* Exercices
a – Relevez chaque ligne de la liste qui contient le mot « value ». Les majuscules et les minuscules comptent.
b – Poursuivez le texte sur la danse du Trott à partir de là où il s'arrête.

* Extrait du document
○ ○ ○ ○ ○
Cette danse est interprétée dans les provinces situées
à l'ouest du Cambodge et autour du Tonlé Sap (Pursat,
Battambang, Siem Reap) à l'occasion du Nouvel An khmer.
Ce rite de passage a été le mieux conservé
au sein de certains groupes minoritaires du Cambodge "angkorien"
(Samré, Pear...) à proportion de leur isolement
ultérieur.
Selon la province ou le village où elle est exécutée,
de nombreuses variante existent. La description sommaire qui suit
n'est qu'une idée de ce que peut être la danse du
Trott. Elle implique un nombre variable protagonistes qui déambulent
dans les villages au moment du Nouvel An khmer.
Le ou les premiers portent le Kancha, hochet géant que
l'on frappe sur le sol pour faire tinter ses grelots qui se trouvent
à son sommet et rythmer leur danse mal assurée et
leur chant très lent.
Un autre danseur porte un autre bâton courbé (souvent
une nervure de cocotier) symbolisant le soc d'une charrette au
bout peut être placé un grelot ou une plume de paon.
Ce danseur est chargé de faire la quête, les dons
étant déposés dans un sac relié au
bâton.
Deux personnage miment les boeufs sauvages qui se livrent à
une joute de la saison des amours.
Les derniers sont le ou les chasseurs et la proie, le cerf qui
se trémousse et charge parfois les autres danseurs.
On peut également y trouver des paons, des fées
aux ongles très longs dont les mouvements s'accordent à
la danse classique royale et enfin, un homme des bois au visage
noirci et au turban chargé de fleurs et de feuillages,
sorte de divinité de la nature qui guide les chasseurs
Il nous paraît intéressant de nous arrêter tout particulièrement sur les significations profondes de la danse du Trott et qui correspondent à celles de la plupart des autres danses folkloriques du Cambodge, même si acteurs et spectateurs n'en sont pas toujours conscients.
Ce ballet ambulant fait partie des rites caractérisant
le Nouvel An de l'Asie du Sud-Est indianisée.
○ ○ ○ ○ ○
* Données sources
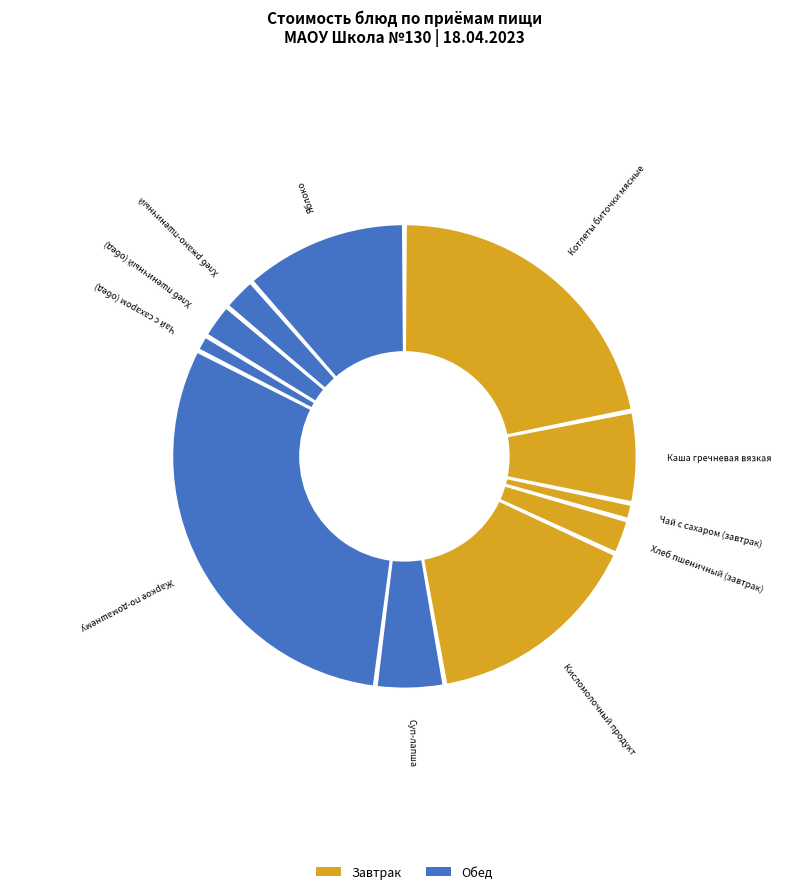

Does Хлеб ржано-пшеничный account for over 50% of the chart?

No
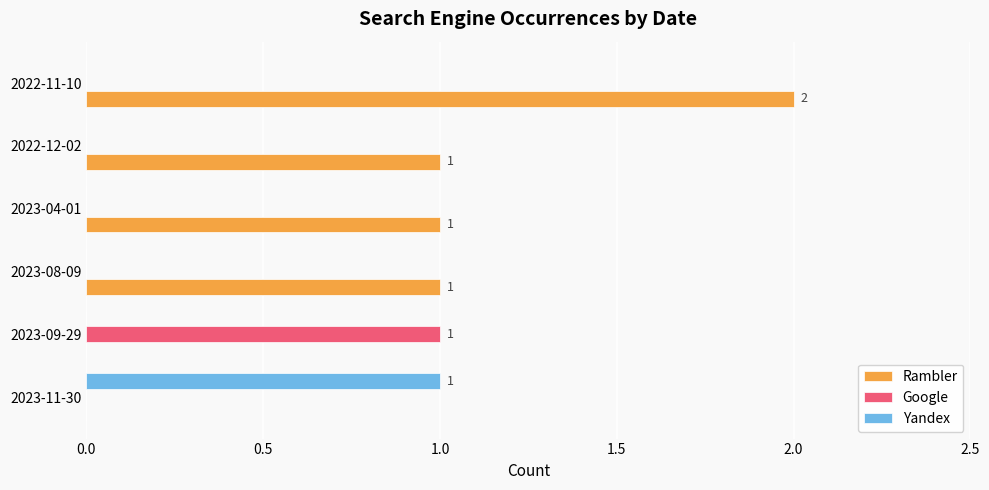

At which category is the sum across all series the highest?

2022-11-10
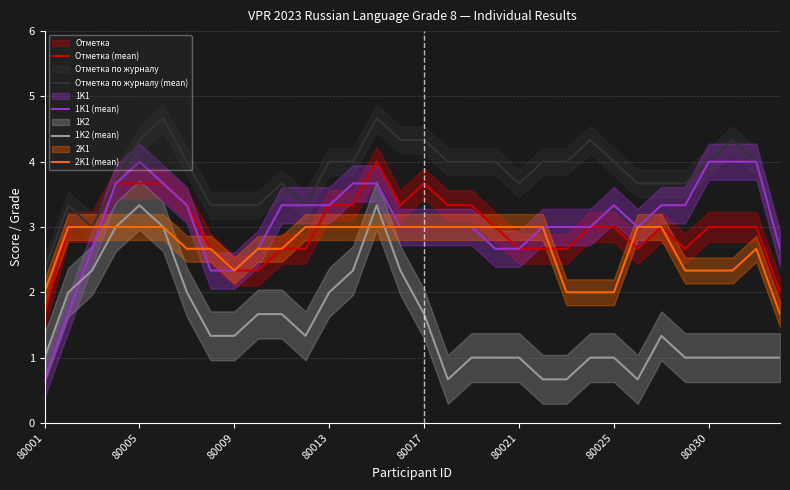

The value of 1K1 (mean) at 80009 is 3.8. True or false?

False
○ ○ ○ ○ ○
* Réponses
a –
The value of 1K1 (mean) at 80009 is 3.8. True or false?

b –
Au seuil de la nouvelle année, au moment de la re-naissance
de la société dans son ensemble, il convient que
tous les hommes faisant partie de cette société
soient à l'unisson afin que les structures sociales et
les hiérarchies, abolies pour un certain laps de temps,
soient rétablies, rénovées, renforcées,
tout comme l'année nouvelle elle-même. C'est ainsi
que la troupe peut se permettre de railler ouvertement quiconque
et de tout remettre en cause jusqu'à railler des hommes
du culte de manière grivoise.
Le Trot peut ainsi se définir comme un rite de passage destiné à assurer la jonction entre l'ancienne et la nouvelle année et cela par une répétition et une réanimation des symboles fondateurs ce qui lui confère un caractère "dangereux", mais également sacré. Les danseurs, déguisés et/ou masqués incarnent temporairement mais réellement des rôles bienfaisants ou maléfiques, les forces du bien l'emportant toujours finalement sur celles du mal.
Le passage des protagonistes du Trott à la pagode où les moines les consacrent et les désacralisent, prouve qu'il ne s'agit pas d'un rite ordinaire mais que tous ces consacrés sont réellement investis de la personnalité des génies et des divinités qu'ils représentent et animent spontanément.
On lui attribue ainsi un triple rôle cathartique de remue-ménage social, d'abolition du passé et de redémarrage de l'ordre nouveau.
Le thème de la fécondité est également
omniprésent dans la danse du Trott : époque de renouveau
du Nouvel An, joute des boeufs, personnages androgynes, symbole
solaire des paons, sacrifice du cerf propre à apporter
la pluie...
Tout d'abord, on le danse au cours de la période transitoire
du Nouvel An, à la fin de la saison sèche afin que
la pluie revienne et que l'on puisse commencer un nouveau cycle
agraire.
Cette période est donc un intermède entre la fin
de la récolte et le retour aux labours mis à profit
pour opérer une régénération de la
société : c'est l'époque des mariages et
des jeux et danses de toutes sortes opposants jeunes hommes et
jeunes filles qui peuvent lier connaissance à loisir sous
le regard approbateur de leur aînés.
Traditionnellement, le Trott n'est interprété que par des hommes dont un certain nombre sont ainsi travestis en danseuses divines. Ce rappel de l'androgynisme nous ramène aux origines de la création de l'homme et du monde; tous les mythes font en effet naître l'espèce humaine à partir de jumeaux primordiaux ou d'un androïde. Ce thème est très présent dans la civilisation amère dans laquelle le symbole du pouvoir royal a longtemps été le linga, sexe de Civa, qui repose dans la yoni, vulve de son épouse Uma.
Ce thème se retrouve dans la danse de Sneng Banteng où des boeufs sauvages en rut se livrent à des joutes dont l'enjeu féminin est très clair.
Les paons constituent le symbole du soleil par excellence. Alors
que les buffles se battent, participant ainsi aux moments sombres
de l'année révolue, les paons se comportent pacifiquement
et, identifiés au soleil revigorant, symbolisent l'année
qui va naître.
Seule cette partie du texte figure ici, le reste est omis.